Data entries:
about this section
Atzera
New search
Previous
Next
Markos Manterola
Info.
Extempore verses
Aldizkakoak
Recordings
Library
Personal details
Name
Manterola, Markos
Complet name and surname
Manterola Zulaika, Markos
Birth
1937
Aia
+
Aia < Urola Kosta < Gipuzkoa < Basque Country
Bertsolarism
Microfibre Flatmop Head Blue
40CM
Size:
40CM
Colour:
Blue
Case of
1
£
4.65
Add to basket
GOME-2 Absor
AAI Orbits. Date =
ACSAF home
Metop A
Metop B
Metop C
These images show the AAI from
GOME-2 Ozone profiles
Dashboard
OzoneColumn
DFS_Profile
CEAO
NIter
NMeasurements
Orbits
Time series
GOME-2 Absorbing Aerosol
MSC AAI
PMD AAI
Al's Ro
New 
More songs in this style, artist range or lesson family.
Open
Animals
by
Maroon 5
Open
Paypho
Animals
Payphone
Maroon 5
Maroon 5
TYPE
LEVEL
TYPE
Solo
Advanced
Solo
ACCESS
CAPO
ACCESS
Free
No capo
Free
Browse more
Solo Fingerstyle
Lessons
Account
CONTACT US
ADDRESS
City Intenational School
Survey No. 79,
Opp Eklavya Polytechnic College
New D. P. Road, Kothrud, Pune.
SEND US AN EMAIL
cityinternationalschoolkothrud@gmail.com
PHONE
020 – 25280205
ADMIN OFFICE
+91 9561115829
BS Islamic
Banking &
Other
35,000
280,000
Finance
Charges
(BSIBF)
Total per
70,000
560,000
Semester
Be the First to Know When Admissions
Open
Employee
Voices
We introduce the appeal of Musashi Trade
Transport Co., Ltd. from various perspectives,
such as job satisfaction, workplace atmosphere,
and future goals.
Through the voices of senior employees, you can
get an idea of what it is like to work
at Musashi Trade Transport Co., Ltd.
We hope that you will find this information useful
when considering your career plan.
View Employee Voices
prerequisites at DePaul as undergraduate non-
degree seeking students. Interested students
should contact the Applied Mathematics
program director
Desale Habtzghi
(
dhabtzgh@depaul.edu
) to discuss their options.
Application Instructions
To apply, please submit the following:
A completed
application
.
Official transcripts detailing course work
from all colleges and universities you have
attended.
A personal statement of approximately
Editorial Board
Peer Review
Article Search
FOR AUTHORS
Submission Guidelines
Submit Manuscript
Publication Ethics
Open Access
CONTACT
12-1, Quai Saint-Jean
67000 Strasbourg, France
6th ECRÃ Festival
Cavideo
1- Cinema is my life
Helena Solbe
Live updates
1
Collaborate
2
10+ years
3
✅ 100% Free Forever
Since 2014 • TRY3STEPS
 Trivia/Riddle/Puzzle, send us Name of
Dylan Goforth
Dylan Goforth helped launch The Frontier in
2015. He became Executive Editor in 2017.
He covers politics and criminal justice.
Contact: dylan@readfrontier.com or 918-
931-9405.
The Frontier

EXERCISE GOAL. Show each line in the data where the string "this" appears.

REPLY TO THE EXERCISE.
about this section
More songs in this style, artist range or lesson family.
We hope that you will find this information useful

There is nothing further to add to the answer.